Le mur était glissant, il s’agissait de ne pas faire de faute de
pas. J’avançais prudemment le long du rebord, tout en me tenant
à la gouttière. Si un oiseau était passé à
mes cotés, il aurait suffit à me faire tomber. Je ne suis pas
un professionnel de l’infiltration clandestine. Je préfère
rentrer par la porte, accomplir mon travail et ressortir par cette même
porte. Autant dire qu’à Paris, cela est impossible, à moins
de connaître un habitant de l’immeuble ou de se faire passer pour
le facteur.
Je rentrai donc par la porte-fenêtre, qui donnait dans une chambre de
grand luxe, bien différente de la mienne : lit à baldaquin sombre,
bureau Louis XVI, parquet ciré à la perfection.
Un long corridor ouvrait la voie pour me sortir d’ici. Des bruits, une
télévision, et des gens parlant à voix haute provenaient
sans doute de la pièce voisine. Je vérifiai en collant mon oreille
au mur : j’entendis alors distinctement leurs voix :
« -Il ne s’agit pas, ici, d’un cas sans importance, Marius.
Il faut s’en occuper sérieusement.
-Mais comment veux-tu faire ? Comment peut-on prévoir quand il sortira
? »
Certainement encore des problèmes entre ados et parents.

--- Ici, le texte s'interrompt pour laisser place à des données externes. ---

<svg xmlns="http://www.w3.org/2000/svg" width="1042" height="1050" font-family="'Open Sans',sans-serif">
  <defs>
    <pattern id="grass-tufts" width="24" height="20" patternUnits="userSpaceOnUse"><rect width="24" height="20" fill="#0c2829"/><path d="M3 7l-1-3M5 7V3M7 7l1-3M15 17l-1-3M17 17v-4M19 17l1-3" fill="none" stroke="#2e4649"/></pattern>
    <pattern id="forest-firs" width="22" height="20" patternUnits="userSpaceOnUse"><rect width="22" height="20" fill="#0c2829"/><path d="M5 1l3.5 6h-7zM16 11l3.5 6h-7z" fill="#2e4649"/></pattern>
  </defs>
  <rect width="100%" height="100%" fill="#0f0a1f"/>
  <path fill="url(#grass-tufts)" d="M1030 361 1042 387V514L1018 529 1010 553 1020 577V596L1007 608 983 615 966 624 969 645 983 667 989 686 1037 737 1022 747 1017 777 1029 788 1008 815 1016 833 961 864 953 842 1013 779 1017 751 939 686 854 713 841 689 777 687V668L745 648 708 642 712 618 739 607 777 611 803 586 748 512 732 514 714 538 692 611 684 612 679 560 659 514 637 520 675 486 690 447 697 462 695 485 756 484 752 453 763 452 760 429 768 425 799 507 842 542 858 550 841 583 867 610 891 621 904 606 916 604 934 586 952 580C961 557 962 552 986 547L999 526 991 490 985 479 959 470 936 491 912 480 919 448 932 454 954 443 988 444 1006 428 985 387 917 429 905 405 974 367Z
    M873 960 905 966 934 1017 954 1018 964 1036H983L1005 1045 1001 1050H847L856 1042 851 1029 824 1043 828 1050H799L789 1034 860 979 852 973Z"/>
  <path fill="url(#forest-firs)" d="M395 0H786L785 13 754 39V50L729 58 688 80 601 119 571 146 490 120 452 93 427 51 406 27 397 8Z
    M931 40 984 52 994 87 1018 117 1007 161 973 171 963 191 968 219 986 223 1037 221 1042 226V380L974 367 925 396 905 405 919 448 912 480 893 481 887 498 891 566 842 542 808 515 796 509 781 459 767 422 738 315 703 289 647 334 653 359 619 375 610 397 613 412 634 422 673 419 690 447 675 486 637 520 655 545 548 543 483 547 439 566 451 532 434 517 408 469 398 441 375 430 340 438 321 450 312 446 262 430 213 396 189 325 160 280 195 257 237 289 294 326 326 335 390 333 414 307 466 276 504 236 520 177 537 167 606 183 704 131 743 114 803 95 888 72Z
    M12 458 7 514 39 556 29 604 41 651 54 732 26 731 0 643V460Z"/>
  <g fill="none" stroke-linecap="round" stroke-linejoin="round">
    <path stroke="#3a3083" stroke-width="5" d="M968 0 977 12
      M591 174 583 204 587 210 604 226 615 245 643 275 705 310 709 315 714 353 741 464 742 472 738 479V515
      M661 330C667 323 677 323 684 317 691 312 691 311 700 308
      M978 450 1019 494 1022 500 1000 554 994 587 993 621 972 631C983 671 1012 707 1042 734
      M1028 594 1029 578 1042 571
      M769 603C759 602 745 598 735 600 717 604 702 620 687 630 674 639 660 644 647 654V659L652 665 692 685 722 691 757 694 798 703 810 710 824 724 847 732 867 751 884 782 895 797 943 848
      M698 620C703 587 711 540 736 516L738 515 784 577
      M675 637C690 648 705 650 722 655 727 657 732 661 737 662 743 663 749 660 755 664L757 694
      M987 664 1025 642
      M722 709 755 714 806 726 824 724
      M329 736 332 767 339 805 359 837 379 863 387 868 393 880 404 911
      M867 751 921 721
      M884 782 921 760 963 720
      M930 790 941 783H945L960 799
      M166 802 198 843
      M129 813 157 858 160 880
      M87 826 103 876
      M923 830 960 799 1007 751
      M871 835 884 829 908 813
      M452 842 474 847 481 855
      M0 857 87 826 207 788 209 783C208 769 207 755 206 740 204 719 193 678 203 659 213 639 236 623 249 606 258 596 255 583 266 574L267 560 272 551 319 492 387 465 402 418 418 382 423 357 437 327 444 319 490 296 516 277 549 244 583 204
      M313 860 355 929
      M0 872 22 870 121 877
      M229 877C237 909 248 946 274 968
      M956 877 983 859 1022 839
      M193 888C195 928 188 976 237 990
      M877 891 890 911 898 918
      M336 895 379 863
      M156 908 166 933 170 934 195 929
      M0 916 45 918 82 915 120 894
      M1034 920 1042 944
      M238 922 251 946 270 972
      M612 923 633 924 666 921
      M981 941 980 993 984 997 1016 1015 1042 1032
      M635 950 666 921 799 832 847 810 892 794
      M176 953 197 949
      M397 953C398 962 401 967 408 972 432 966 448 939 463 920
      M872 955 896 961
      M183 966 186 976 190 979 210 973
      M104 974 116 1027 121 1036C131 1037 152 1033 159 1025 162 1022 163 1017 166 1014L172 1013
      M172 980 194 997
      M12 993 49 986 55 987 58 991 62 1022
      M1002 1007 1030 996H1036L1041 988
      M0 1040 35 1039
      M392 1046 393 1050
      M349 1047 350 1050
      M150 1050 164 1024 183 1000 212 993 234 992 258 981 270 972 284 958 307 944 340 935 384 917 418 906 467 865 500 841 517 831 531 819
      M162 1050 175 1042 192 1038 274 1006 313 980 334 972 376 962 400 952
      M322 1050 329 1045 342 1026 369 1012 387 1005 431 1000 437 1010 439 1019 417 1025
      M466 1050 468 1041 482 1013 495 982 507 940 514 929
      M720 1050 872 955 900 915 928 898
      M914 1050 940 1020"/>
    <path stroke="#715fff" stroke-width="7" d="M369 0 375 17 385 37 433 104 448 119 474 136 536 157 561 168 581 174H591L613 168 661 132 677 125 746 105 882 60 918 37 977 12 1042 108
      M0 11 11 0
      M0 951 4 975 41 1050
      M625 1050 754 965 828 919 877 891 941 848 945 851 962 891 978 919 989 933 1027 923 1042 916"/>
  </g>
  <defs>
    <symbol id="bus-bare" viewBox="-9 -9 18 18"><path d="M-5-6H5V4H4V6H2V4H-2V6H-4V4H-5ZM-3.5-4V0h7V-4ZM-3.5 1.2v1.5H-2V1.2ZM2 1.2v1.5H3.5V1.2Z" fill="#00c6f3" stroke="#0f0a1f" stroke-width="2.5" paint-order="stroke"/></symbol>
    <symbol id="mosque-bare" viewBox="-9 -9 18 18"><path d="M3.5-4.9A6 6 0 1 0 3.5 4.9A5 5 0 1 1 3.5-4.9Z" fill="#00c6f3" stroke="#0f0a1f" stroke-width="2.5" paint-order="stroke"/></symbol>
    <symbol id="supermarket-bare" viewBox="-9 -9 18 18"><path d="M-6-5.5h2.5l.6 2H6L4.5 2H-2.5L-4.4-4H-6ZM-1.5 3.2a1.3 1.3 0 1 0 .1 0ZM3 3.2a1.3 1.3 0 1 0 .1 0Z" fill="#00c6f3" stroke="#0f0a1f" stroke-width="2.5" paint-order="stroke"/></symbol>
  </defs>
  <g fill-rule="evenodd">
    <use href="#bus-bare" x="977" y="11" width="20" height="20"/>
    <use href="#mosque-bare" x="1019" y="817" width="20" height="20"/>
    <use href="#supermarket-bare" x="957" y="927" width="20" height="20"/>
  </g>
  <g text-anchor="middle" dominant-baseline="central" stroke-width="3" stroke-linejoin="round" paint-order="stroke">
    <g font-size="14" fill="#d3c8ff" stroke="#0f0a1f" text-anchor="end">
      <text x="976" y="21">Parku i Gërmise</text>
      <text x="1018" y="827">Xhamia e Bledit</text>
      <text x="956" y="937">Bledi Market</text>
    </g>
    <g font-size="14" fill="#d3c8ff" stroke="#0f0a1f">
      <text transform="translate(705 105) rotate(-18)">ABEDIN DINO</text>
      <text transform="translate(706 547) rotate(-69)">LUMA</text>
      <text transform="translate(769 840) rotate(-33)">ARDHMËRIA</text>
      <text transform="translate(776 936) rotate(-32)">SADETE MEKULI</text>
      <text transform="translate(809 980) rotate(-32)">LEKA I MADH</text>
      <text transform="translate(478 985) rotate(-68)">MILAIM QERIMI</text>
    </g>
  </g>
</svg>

Si je vis assez
vieux pour connaître ma petite Zoé ainsi, je lui expliquerais clairement
ce que j’attends d’elle, ce que je veux qu’elle ne fasse pas,
ou encore les conditions.
Il fallait sortir d’ici. Je me faufilai, avec un pas feutré, jusque
vers la porte d’entrée. J’abaissai le plus délicatement
possible et de sorte que l’on entende encore les mouches voler, abaissai
la poignée, poussai la porte, puis la refermai avec douceur.
Le couloir était désert. Long, et peu large, et avec, pour seul
éclairage, une applique dorée oxydée par le temps. Il me
fallait une fenêtre, une seconde. J’en cherchai une sur le couloir
du premier étage. J’en trouvai une, mais condamnée. Je montai
rapidement les escaliers qui menaient au second.
Voilà ma chance !!
Environ cinquante mètres me séparaient des immeubles d’en
face. J’eus vite repéré ma cible. Assise dans un fauteuil
de cuir rouge, devant la fenêtre voisine, mais juste en dessous. Parfait.
Cela m’arrangeait, ça prendrait moins de temps que prévu,
et Zoé resterait seule moins longtemps.
Je sortis Mariette de son étui. Je caressai son canon, qui, plus d’une
fois, m’avait sauvé. La froideur de son acier, brillant même
dans l’obscurité, réchauffait mon cœur de pierre.
Je choisis une balle d’argent, que je chargeais dans le dos de Mariette.
Mes mains tremblaient. Mes jambes aussi. Il y avait un angle d’environ
quarante-cinq degrés entre moi et la fenêtre inférieure
d’en face. J’épaulai Mariette, posai un genou à terre.
Son canon posé sur la fenêtre ouverte, j’appuyai mon œil
contre le viseur. Je ne tremblais plus. Sentir Mariette si près de moi
m’avait rassuré.
Je pouvais presque sentir la respiration de ma cible. Je saisissais le moindre
de ses mouvements. La chose que l’on ne peut ressentir dans ces jeux vidéo,
pourtant si proches de la vérité.
Zoé. Je t’aime.
Si elle savait…
Je bloquai ma respiration. Une seconde. Deux secondes. Trois secondes. Quatre
secondes. Cinq secondes.
Le bruit la fit se retourner. La balle l’atteignit avant que je n’aie
pu voir s’éteindre la lumière dans ses yeux.